§ **PROVIDED TEXT**
—————
Traditional Chinese Medicine for Illness Prevention

gray pattern
Traditional Chinese Medicine for Illness Prevention - photo, image

While acupuncture, cupping therapy, medicinal herbs, and traditional Chinese medicine, in general, have become increasingly popular in the west, their popularity revolves primarily around specific conditions. For example, acupuncture is well-known for helping people lose weight or relieve pain. The reality is, traditional Chinese medicine works best as a preventative measure, more than anything else.

For hundreds of years, well-off families in China had physicians who regularly treated their members. The physician’s function was to ensure that each person’s health was at its optimal state. The entire standpoint of traditional Chinese medicine has always been maintaining the balance among organs in the body. Even when people do have health issues, traditional Chinese medicine (which includes acupuncture, cupping therapy, tui na, moxibustion, and therapeutic exercises such as qi gong and tai chi) remains the same: to restore the balance among organ functions. Due to the gentle nature of the traditional Chinese medical modalities, a slight imbalance can be corrected much quicker and easier than a great one, which occurs during an illness.

Oftentimes, however, people turn to traditional Chinese medicine (usually, specifically to acupuncture) when they do not feel right. Such symptoms, western-trained physicians do not treat; they would run lab tests, and if the tests show nothing abnormal, then they would recommend more rest, maintaining a better diet, avoiding stress, and maybe taking vitamins. Practitioners of traditional Chinese medicine look at it differently. A story comes to mind.
—————
§ **STORED DATA**

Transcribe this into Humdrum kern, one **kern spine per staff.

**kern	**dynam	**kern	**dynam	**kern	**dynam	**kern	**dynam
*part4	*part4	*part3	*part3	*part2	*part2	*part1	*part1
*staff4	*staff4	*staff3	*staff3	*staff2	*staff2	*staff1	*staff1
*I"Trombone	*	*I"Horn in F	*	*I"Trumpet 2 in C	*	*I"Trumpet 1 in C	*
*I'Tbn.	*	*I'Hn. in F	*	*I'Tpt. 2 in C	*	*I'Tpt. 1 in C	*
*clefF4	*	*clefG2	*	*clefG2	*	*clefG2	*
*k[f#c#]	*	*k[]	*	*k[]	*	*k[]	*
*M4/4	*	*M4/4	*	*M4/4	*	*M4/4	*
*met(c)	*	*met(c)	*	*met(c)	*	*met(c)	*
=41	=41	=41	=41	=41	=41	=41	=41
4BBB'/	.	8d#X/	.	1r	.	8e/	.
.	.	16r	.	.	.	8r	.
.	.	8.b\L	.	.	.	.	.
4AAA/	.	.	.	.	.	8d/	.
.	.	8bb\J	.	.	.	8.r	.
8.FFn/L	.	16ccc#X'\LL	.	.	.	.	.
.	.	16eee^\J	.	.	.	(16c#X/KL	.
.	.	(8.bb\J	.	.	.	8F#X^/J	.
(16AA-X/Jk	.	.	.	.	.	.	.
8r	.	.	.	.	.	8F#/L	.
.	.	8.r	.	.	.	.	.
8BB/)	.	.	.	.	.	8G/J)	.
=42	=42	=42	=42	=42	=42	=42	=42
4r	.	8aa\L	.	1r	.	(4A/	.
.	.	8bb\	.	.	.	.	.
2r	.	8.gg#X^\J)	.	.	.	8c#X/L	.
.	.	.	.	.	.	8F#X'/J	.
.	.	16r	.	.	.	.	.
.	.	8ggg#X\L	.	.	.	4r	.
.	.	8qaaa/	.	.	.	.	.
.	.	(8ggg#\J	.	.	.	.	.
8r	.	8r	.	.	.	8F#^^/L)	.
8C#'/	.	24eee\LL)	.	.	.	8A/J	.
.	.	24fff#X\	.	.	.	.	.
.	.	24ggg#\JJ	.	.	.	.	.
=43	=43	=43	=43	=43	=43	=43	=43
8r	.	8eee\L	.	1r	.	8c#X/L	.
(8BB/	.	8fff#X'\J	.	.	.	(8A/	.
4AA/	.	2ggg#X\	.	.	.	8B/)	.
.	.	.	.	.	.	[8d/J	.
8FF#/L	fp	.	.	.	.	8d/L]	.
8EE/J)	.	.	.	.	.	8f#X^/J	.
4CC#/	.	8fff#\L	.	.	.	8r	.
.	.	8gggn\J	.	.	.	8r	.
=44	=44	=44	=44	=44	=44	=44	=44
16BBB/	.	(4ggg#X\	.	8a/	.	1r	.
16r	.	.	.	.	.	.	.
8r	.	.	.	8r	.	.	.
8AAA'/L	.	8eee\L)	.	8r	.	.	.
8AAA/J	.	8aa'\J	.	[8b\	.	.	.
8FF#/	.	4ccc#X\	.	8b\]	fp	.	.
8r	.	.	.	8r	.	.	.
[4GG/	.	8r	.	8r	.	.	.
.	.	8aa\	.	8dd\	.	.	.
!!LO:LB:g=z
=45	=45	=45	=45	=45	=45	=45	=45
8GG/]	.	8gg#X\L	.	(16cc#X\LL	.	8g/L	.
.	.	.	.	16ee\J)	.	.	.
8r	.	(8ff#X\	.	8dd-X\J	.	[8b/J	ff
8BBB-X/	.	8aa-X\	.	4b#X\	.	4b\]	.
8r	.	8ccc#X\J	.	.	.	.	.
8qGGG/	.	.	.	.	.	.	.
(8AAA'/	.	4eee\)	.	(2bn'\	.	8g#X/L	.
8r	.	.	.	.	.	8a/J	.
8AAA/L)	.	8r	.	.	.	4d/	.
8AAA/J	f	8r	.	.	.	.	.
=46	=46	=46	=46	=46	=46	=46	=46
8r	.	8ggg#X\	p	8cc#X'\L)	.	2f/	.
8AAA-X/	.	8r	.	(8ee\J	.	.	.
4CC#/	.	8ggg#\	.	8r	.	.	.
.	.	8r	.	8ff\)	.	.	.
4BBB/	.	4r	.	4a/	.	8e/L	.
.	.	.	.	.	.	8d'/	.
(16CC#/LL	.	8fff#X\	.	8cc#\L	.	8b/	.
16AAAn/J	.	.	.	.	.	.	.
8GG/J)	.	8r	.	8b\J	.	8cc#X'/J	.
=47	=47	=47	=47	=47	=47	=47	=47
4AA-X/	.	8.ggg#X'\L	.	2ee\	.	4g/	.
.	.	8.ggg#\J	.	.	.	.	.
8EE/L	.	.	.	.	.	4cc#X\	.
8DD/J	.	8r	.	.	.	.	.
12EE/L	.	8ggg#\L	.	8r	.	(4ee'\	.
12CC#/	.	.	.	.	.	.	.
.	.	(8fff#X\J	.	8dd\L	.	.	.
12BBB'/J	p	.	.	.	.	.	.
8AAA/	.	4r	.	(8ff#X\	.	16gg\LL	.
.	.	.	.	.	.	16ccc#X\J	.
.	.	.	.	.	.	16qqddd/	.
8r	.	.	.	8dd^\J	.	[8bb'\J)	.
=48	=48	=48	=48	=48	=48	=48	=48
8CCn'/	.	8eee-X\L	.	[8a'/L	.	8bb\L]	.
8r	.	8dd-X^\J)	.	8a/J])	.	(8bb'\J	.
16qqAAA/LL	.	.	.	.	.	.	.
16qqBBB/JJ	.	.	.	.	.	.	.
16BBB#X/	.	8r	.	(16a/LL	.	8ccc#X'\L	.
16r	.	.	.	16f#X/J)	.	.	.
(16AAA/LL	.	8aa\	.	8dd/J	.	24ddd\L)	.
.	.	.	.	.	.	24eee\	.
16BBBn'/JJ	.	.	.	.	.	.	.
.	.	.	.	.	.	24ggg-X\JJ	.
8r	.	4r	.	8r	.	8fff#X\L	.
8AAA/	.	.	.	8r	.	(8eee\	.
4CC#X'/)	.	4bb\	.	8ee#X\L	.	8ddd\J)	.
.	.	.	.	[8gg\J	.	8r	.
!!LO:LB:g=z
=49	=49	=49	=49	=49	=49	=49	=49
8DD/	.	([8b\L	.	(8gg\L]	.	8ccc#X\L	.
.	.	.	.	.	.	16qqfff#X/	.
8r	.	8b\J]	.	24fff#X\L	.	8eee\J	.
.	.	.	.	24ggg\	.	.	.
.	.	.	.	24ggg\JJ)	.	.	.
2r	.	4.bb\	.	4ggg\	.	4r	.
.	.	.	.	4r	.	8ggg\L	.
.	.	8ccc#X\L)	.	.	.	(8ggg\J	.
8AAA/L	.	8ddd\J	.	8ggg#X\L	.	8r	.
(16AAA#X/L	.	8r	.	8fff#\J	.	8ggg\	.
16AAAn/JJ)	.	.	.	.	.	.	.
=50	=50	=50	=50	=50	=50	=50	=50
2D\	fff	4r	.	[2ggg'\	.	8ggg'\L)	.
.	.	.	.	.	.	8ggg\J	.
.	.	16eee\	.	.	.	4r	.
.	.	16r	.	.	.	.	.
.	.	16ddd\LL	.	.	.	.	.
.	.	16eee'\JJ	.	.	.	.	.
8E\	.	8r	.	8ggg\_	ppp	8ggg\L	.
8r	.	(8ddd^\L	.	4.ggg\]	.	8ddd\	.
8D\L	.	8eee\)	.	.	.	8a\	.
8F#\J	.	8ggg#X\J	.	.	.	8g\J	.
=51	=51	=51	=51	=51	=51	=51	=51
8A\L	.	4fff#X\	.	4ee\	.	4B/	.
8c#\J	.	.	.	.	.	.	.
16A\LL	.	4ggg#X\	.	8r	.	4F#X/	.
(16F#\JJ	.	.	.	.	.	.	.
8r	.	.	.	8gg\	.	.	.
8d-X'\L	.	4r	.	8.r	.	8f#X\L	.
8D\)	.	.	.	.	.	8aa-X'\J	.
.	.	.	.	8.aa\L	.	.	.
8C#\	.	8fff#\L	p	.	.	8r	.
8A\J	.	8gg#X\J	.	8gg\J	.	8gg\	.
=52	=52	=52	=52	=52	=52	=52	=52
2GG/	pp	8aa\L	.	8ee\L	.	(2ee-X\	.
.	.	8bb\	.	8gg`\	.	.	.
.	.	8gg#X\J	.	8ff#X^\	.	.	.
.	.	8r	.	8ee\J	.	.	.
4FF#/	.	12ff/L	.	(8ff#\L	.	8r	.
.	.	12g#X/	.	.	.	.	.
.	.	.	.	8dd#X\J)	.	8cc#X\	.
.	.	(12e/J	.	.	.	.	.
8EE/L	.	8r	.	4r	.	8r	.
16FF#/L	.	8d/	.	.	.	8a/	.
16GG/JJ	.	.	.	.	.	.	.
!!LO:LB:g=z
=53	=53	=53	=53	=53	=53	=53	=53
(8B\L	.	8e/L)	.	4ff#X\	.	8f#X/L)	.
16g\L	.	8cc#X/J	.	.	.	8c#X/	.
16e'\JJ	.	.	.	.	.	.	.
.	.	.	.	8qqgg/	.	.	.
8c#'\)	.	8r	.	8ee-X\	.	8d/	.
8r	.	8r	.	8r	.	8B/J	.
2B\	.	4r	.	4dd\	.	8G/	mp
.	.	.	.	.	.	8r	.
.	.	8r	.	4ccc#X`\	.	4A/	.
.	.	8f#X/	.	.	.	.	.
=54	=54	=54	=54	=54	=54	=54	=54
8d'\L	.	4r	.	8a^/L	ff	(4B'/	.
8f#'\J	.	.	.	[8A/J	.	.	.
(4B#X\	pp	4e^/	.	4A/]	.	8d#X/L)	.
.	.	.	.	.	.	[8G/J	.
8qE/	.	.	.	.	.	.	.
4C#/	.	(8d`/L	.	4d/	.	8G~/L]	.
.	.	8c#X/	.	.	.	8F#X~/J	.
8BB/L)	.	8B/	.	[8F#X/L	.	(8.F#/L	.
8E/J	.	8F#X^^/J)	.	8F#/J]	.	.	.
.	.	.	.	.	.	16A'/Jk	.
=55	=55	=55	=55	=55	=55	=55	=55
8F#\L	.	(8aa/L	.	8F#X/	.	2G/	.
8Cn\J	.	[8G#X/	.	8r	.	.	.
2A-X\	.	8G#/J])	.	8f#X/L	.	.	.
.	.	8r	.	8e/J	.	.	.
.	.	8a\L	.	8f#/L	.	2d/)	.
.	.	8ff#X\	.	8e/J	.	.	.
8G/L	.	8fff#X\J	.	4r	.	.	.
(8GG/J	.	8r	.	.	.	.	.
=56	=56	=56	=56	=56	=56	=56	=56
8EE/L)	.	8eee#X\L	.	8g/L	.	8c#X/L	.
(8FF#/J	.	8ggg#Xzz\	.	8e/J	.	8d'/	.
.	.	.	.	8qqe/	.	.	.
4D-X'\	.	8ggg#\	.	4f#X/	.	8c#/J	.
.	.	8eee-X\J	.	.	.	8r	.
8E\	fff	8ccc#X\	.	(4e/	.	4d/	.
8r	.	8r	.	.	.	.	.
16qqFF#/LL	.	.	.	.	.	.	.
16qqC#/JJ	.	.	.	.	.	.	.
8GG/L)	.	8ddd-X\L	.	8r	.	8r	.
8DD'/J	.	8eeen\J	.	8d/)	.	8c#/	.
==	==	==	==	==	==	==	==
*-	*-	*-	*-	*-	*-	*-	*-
—————
§ **TASK PROMPT**
Rewrite the text on traditional Chinese medicine from "While acupuncture, cupping" up to and including "than anything else.", replacing "preventative" with "preventive". The listing above is separate material, unrelated to the text on traditional Chinese medicine.

§ **RESULT**
While acupuncture, cupping therapy, medicinal herbs, and traditional Chinese medicine, in general, have become increasingly popular in the west, their popularity revolves primarily around specific conditions. For example, acupuncture is well-known for helping people lose weight or relieve pain. The reality is, traditional Chinese medicine works best as a preventive measure, more than anything else.